Deformable image registration (DIR) is a popular technique for the alignment of digital images, with highly relevant applications in medical image analysis. However, the numerical solution of DIR problems can be very challenging in computational terms, as the improvement of the DIR solution typically involves a uniform refinement of the underlying domain discretization that exponentially increases the number of degrees of freedom. In this work, we develop adaptive mesh refinement schemes particularly designed for the finite-element solution of DIR problems.
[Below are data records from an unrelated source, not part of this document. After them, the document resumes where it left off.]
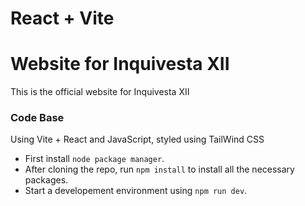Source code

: # React + Vite

# Website for Inquivesta XII

This is the official website for Inquivesta XII

### Code Base

Using Vite + React and JavaScript, styled using TailWind CSS

* First install `node package manager`.
* After cloning the repo, run `npm install` to install all the necessary packages.
* Start a developement environment using `npm run dev`.
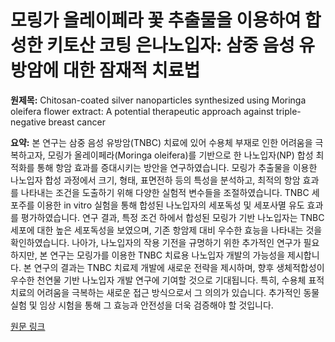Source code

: # 모링가 올레이페라 꽃 추출물을 이용하여 합성한 키토산 코팅 은나노입자: 삼중 음성 유방암에 대한 잠재적 치료법

**원제목:** Chitosan-coated silver nanoparticles synthesized using Moringa oleifera flower extract: A potential therapeutic approach against triple-negative breast cancer

**요약:** 본 연구는 삼중 음성 유방암(TNBC) 치료에 있어 수용체 부재로 인한 어려움을 극복하고자,  모링가 올레이페라(Moringa oleifera)를 기반으로 한 나노입자(NP) 합성 최적화를 통해 항암 효과를 증대시키는 방안을 연구하였습니다.  모링가 추출물을 이용한 나노입자 합성 과정에서 크기, 형태, 표면전하 등의 특성을 분석하고,  최적의 항암 효과를 나타내는 조건을 도출하기 위해 다양한 실험적 변수들을 조절하였습니다.  TNBC 세포주를 이용한 in vitro 실험을 통해 합성된 나노입자의 세포독성 및 세포사멸 유도 효과를 평가하였습니다.  연구 결과, 특정 조건 하에서 합성된 모링가 기반 나노입자는 TNBC 세포에 대한  높은 세포독성을 보였으며,  기존 항암제 대비 우수한 효능을 나타내는 것을 확인하였습니다.  나아가,  나노입자의 작용 기전을 규명하기 위한 추가적인 연구가 필요하지만,  본 연구는 모링가를 이용한  TNBC 치료용 나노입자 개발의 가능성을 제시합니다.  본 연구의 결과는 TNBC 치료제 개발에 새로운 전략을 제시하며,  향후 생체적합성이 우수한 천연물 기반 나노입자 개발 연구에 기여할 것으로 기대됩니다.  특히, 수용체 표적 치료의 어려움을 극복하는 새로운 접근 방식으로서 그 의의가 있습니다.  추가적인 동물 실험 및 임상 시험을 통해  그 효능과 안전성을 더욱 검증해야 할 것입니다.

[원문 링크](https://www.sciencedirect.com/science/article/pii/S0141813025065523)
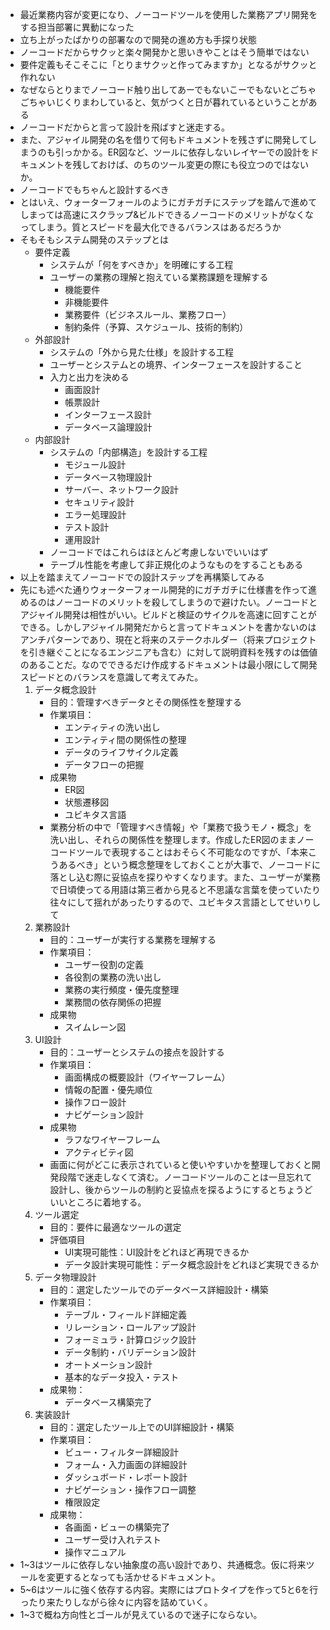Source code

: - 最近業務内容が変更になり、ノーコードツールを使用した業務アプリ開発をする担当部署に異動になった
- 立ち上がったばかりの部署なので開発の進め方も手探り状態
- ノーコードだからサクッと楽々開発かと思いきやことはそう簡単ではない
- 要件定義もそこそこに「とりまサクッと作ってみますか」となるがサクッと作れない
- なぜならとりまでノーコード触り出してあーでもないこーでもないとごちゃごちゃいじくりまわしていると、気がつくと日が暮れているということがある
- ノーコードだからと言って設計を飛ばすと迷走する。
- また、アジャイル開発の名を借りて何もドキュメントを残さずに開発してしまうのも引っかかる。ER図など、ツールに依存しないレイヤーでの設計をドキュメントを残しておけば、のちのツール変更の際にも役立つのではないか。
- ノーコードでもちゃんと設計するべき
- とはいえ、ウォーターフォールのようにガチガチにステップを踏んで進めてしまっては高速にスクラップ&ビルドできるノーコードのメリットがなくなってしまう。質とスピードを最大化できるバランスはあるだろうか
- そもそもシステム開発のステップとは
	- 要件定義
		- システムが「何をすべきか」を明確にする工程
		- ユーザーの業務の理解と抱えている業務課題を理解する
			- 機能要件
			- 非機能要件
			- 業務要件（ビジネスルール、業務フロー）
			- 制約条件（予算、スケジュール、技術的制約）
	- 外部設計
		- システムの「外から見た仕様」を設計する工程
		- ユーザーとシステムとの境界、インターフェースを設計すること
		- 入力と出力を決める
			- 画面設計
			- 帳票設計
			- インターフェース設計
			- データベース論理設計
	- 内部設計
		- システムの「内部構造」を設計する工程
			- モジュール設計
			- データベース物理設計
			- サーバー、ネットワーク設計
			- セキュリティ設計
			- エラー処理設計
			- テスト設計
			- 運用設計
		- ノーコードではこれらはほとんど考慮しないでいいはず
		- テーブル性能を考慮して非正規化のようなものをすることもある
- 以上を踏まえてノーコードでの設計ステップを再構築してみる
- 先にも述べた通りウォーターフォール開発的にガチガチに仕様書を作って進めるのはノーコードのメリットを殺してしまうので避けたい。ノーコードとアジャイル開発は相性がいい。ビルドと検証のサイクルを高速に回すことができる。しかしアジャイル開発だからと言ってドキュメントを書かないのはアンチパターンであり、現在と将来のステークホルダー（将来プロジェクトを引き継ぐことになるエンジニアも含む）に対して説明資料を残すのは価値のあることだ。なのでできるだけ作成するドキュメントは最小限にして開発スピードとのバランスを意識して考えてみた。
	1. データ概念設計
		- 目的：管理すべきデータとその関係性を整理する
		- 作業項目：
			- エンティティの洗い出し
			- エンティティ間の関係性の整理
			- データのライフサイクル定義
			- データフローの把握
		- 成果物
			- ER図
			- 状態遷移図
			- ユビキタス言語
		- 業務分析の中で「管理すべき情報」や「業務で扱うモノ・概念」を洗い出し、それらの関係性を整理します。作成したER図のままノーコードツールで表現することはおそらく不可能なのですが、「本来こうあるべき」という概念整理をしておくことが大事で、ノーコードに落とし込む際に妥協点を探りやすくなります。また、ユーザーが業務で日頃使ってる用語は第三者から見ると不思議な言葉を使っていたり往々にして揺れがあったりするので、ユビキタス言語としてせいりして
	2. 業務設計
		- 目的：ユーザーが実行する業務を理解する
		- 作業項目：
			- ユーザー役割の定義
			- 各役割の業務の洗い出し
			- 業務の実行頻度・優先度整理
			- 業務間の依存関係の把握
		- 成果物
			- スイムレーン図
	3. UI設計
		- 目的：ユーザーとシステムの接点を設計する
		- 作業項目：
			- 画面構成の概要設計（ワイヤーフレーム）
			- 情報の配置・優先順位
			- 操作フロー設計
			- ナビゲーション設計
		- 成果物
			- ラフなワイヤーフレーム
			- アクティビティ図
		- 画面に何がどこに表示されていると使いやすいかを整理しておくと開発段階で迷走しなくて済む。ノーコードツールのことは一旦忘れて設計し、後からツールの制約と妥協点を探るようにするとちょうどいいところに着地する。
	4. ツール選定
		- 目的：要件に最適なツールの選定
		- 評価項目
			- UI実現可能性：UI設計をどれほど再現できるか
			- データ設計実現可能性：データ概念設計をどれほど実現できるか
	5. データ物理設計
		- 目的：選定したツールでのデータベース詳細設計・構築
		- 作業項目：
			- テーブル・フィールド詳細定義
			- リレーション・ロールアップ設計
			- フォーミュラ・計算ロジック設計
			- データ制約・バリデーション設計
			- オートメーション設計
			- 基本的なデータ投入・テスト
		- 成果物：
			- データベース構築完了
	6. 実装設計
		- 目的：選定したツール上でのUI詳細設計・構築
		- 作業項目：
			- ビュー・フィルター詳細設計
			- フォーム・入力画面の詳細設計
			- ダッシュボード・レポート設計
			- ナビゲーション・操作フロー調整
			- 権限設定
		- 成果物：
			- 各画面・ビューの構築完了
			- ユーザー受け入れテスト
			- 操作マニュアル
- 1~3はツールに依存しない抽象度の高い設計であり、共通概念。仮に将来ツールを変更するとなっても活かせるドキュメント。
- 5~6はツールに強く依存する内容。実際にはプロトタイプを作って5と6を行ったり来たりしながら徐々に内容を詰めていく。
- 1~3で概ね方向性とゴールが見えているので迷子にならない。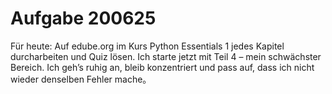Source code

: # Aufgabe 200625

Für heute:
Auf edube.org im Kurs Python Essentials 1 jedes Kapitel durcharbeiten und Quiz lösen.
Ich starte jetzt mit Teil 4 – mein schwächster Bereich. Ich geh’s ruhig an, bleib konzentriert und pass auf, dass ich nicht wieder denselben Fehler mache。
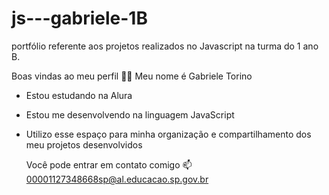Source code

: # js---gabriele-1B
portfólio referente aos projetos realizados no Javascript na turma do 1 ano B. 

Boas vindas ao meu perfil 💙💙
Meu nome é Gabriele Torino

- Estou estudando na Alura
- Estou me desenvolvendo na linguagem JavaScript
- Utilizo esse espaço para minha organização e compartilhamento dos meu projetos desenvolvidos

   Você pode entrar em contato comigo 📫
00001127348668sp@al.educacao.sp.gov.br 
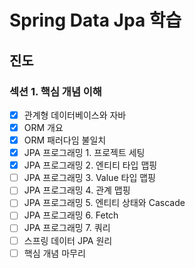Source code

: # Spring Data Jpa 학습

## 진도

### 섹션 1. 핵심 개념 이해

- [x] 관계형 데이터베이스와 자바
- [x] ORM 개요
- [x] ORM 패러다임 불일치
- [x] JPA 프로그래밍 1. 프로젝트 세팅
- [x] JPA 프로그래밍 2. 엔티티 타입 맵핑
- [ ] JPA 프로그래밍 3. Value 타입 맵핑
- [ ] JPA 프로그래밍 4. 관계 맵핑
- [ ] JPA 프로그래밍 5. 엔티티 상태와 Cascade
- [ ] JPA 프로그래밍 6. Fetch
- [ ] JPA 프로그래밍 7. 쿼리
- [ ] 스프링 데이터 JPA 원리
- [ ] 핵심 개념 마무리
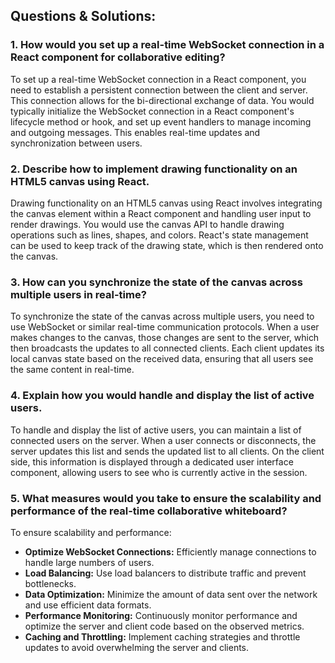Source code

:## Questions & Solutions:

### 1. How would you set up a real-time WebSocket connection in a React component for collaborative editing?

To set up a real-time WebSocket connection in a React component, you need to establish a persistent connection between the client and server. This connection allows for the bi-directional exchange of data. You would typically initialize the WebSocket connection in a React component's lifecycle method or hook, and set up event handlers to manage incoming and outgoing messages. This enables real-time updates and synchronization between users.

### 2. Describe how to implement drawing functionality on an HTML5 canvas using React.

Drawing functionality on an HTML5 canvas using React involves integrating the canvas element within a React component and handling user input to render drawings. You would use the canvas API to handle drawing operations such as lines, shapes, and colors. React's state management can be used to keep track of the drawing state, which is then rendered onto the canvas.

### 3. How can you synchronize the state of the canvas across multiple users in real-time?

To synchronize the state of the canvas across multiple users, you need to use WebSocket or similar real-time communication protocols. When a user makes changes to the canvas, those changes are sent to the server, which then broadcasts the updates to all connected clients. Each client updates its local canvas state based on the received data, ensuring that all users see the same content in real-time.

### 4. Explain how you would handle and display the list of active users.

To handle and display the list of active users, you can maintain a list of connected users on the server. When a user connects or disconnects, the server updates this list and sends the updated list to all clients. On the client side, this information is displayed through a dedicated user interface component, allowing users to see who is currently active in the session.

### 5. What measures would you take to ensure the scalability and performance of the real-time collaborative whiteboard?

To ensure scalability and performance:

* **Optimize WebSocket Connections:** Efficiently manage connections to handle large numbers of users.
* **Load Balancing:** Use load balancers to distribute traffic and prevent bottlenecks.
* **Data Optimization:** Minimize the amount of data sent over the network and use efficient data formats.
* **Performance Monitoring:** Continuously monitor performance and optimize the server and client code based on the observed metrics.
* **Caching and Throttling:** Implement caching strategies and throttle updates to avoid overwhelming the server and clients.
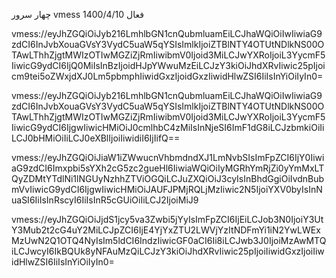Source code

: چهار سرور vmess فعال 1400/4/10

vmess://eyJhZGQiOiJyb216LmhlbGN1cnQubmluamEiLCJhaWQiOiIwIiwiaG9zdCI6InJvbXouaGVsY3VydC5uaW5qYSIsImlkIjoiZTBlNTY4OTUtNDlkNS00OTAwLThhZjgtMWIzOTIwMGZiZjRmIiwibmV0Ijoid3MiLCJwYXRoIjoiL3YycmF5IiwicG9ydCI6IjQ0MiIsInBzIjoidHJpYWwuMzEiLCJzY3kiOiJhdXRvIiwic25pIjoicm9tei5oZWxjdXJ0Lm5pbmphIiwidGxzIjoidGxzIiwidHlwZSI6IiIsInYiOiIyIn0=

vmess://eyJhZGQiOiJyb216LmhlbGN1cnQubmluamEiLCJhaWQiOiIwIiwiaG9zdCI6InJvbXouaGVsY3VydC5uaW5qYSIsImlkIjoiZTBlNTY4OTUtNDlkNS00OTAwLThhZjgtMWIzOTIwMGZiZjRmIiwibmV0Ijoid3MiLCJwYXRoIjoiL3YycmF5IiwicG9ydCI6IjgwIiwicHMiOiJ0cmlhbC4zMiIsInNjeSI6ImF1dG8iLCJzbmkiOiIiLCJ0bHMiOiIiLCJ0eXBlIjoiIiwidiI6IjIifQ==

vmess://eyJhZGQiOiJiaW1iZWwucnVhbmdndXJ1LmNvbSIsImFpZCI6IjY0IiwiaG9zdCI6Imxpbi5sYXh2cG5zc2gueHl6IiwiaWQiOiIyMGRhYmRjZi0yYmMxLTQyZDMtYTdlNi1lNGUyNzhhZTViOGQiLCJuZXQiOiJ3cyIsInBhdGgiOiIvdnBubmVvIiwicG9ydCI6IjgwIiwicHMiOiJAUFJPMjRQLjMzIiwic2N5IjoiYXV0byIsInNuaSI6IiIsInRscyI6IiIsInR5cGUiOiIiLCJ2IjoiMiJ9

vmess://eyJhZGQiOiJjdS1jcy5va3Zwbi5jYyIsImFpZCI6IjEiLCJob3N0IjoiY3UtY3Mub2t2cG4uY2MiLCJpZCI6IjE4YjYxZTU2LWVjYzItNDFmYi1iN2YwLWExMzUwN2Q1OTQ4NyIsIm5ldCI6IndzIiwicGF0aCI6Ii8iLCJwb3J0IjoiMzAwMTQiLCJwcyI6IkBQUk8yNFAuMzQiLCJzY3kiOiJhdXRvIiwic25pIjoiIiwidGxzIjoiIiwidHlwZSI6IiIsInYiOiIyIn0=
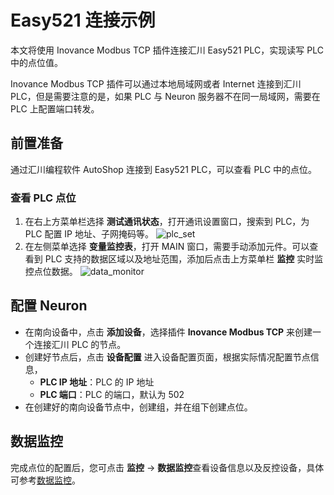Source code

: # Easy521 连接示例

本文将使用 Inovance Modbus TCP 插件连接汇川 Easy521 PLC，实现读写 PLC 中的点位值。

Inovance Modbus TCP 插件可以通过本地局域网或者 Internet 连接到汇川 PLC，但是需要注意的是，如果 PLC 与 Neuron 服务器不在同一局域网，需要在 PLC 上配置端口转发。

## 前置准备

通过汇川编程软件 AutoShop 连接到 Easy521 PLC，可以查看 PLC 中的点位。

### 查看 PLC 点位

1. 在右上方菜单栏选择 **测试通讯状态**，打开通讯设置窗口，搜索到 PLC，为 PLC 配置 IP 地址、子网掩码等。
![plc_set](../assets/plc_set.png)
2. 在左侧菜单选择 **变量监控表**，打开 MAIN 窗口，需要手动添加元件。可以查看到 PLC 支持的数据区域以及地址范围，添加后点击上方菜单栏 **监控** 实时监控点位数据。
![data_monitor](../assets/data_monitor.png)

## 配置 Neuron
* 在南向设备中，点击 **添加设备**，选择插件 **Inovance Modbus TCP** 来创建一个连接汇川 PLC 的节点。
* 创建好节点后，点击 **设备配置** 进入设备配置页面，根据实际情况配置节点信息，
	* **PLC IP 地址**：PLC 的 IP 地址
	* **PLC 端口**：PLC 的端口，默认为 502
* 在创建好的南向设备节点中，创建组，并在组下创建点位。

## 数据监控

完成点位的配置后，您可点击 **监控** -> **数据监控**查看设备信息以及反控设备，具体可参考[数据监控](../../../../../admin/monitoring.md)。
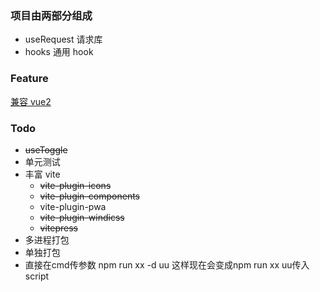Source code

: ### 项目由两部分组成

- useRequest 请求库
- hooks 通用 hook

### Feature

[兼容 vue2](https://github.com/vueuse/vue-demi)

### Todo

- ~~useToggle~~
- 单元测试
- 丰富 vite
  - ~~vite-plugin-icons~~
  - ~~vite-plugin-components~~
  - vite-plugin-pwa
  - ~~vite-plugin-windicss~~
  - ~~vitepress~~
- 多进程打包
- 单独打包
- 直接在cmd传参数 npm run xx -d uu  这样现在会变成npm run xx uu传入script
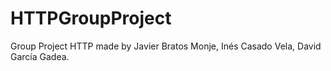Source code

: # HTTPGroupProject
Group Project HTTP made by Javier Bratos Monje, Inés Casado Vela, David García Gadea.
We start by deriving residual-based a posteriori error estimators for the primal and mixed formulations of the DIR problem and show that they are reliable and efficient. Based on these error estimators, we implement adaptive mesh-refinement schemes into a finite-element code to register images. We assess the numerical performance of the proposed adaptive scheme on smooth synthetic images, where numerical convergence is verified. We further show that the adaptive mesh refinement scheme can deliver solutions to DIR problems with significant reductions in the number of degrees of freedom without compromising the accuracy of the solution. We also confirm that the adaptive scheme proposed for the mixed DIR formulation successfully handles volume-constrained registration problems, providing optimal convergence in analytic examples. To demonstrate the applicability of the method, we perform adaptive DIR on medical brain images and binary images and study how image noise affects the proposed refinement schemes.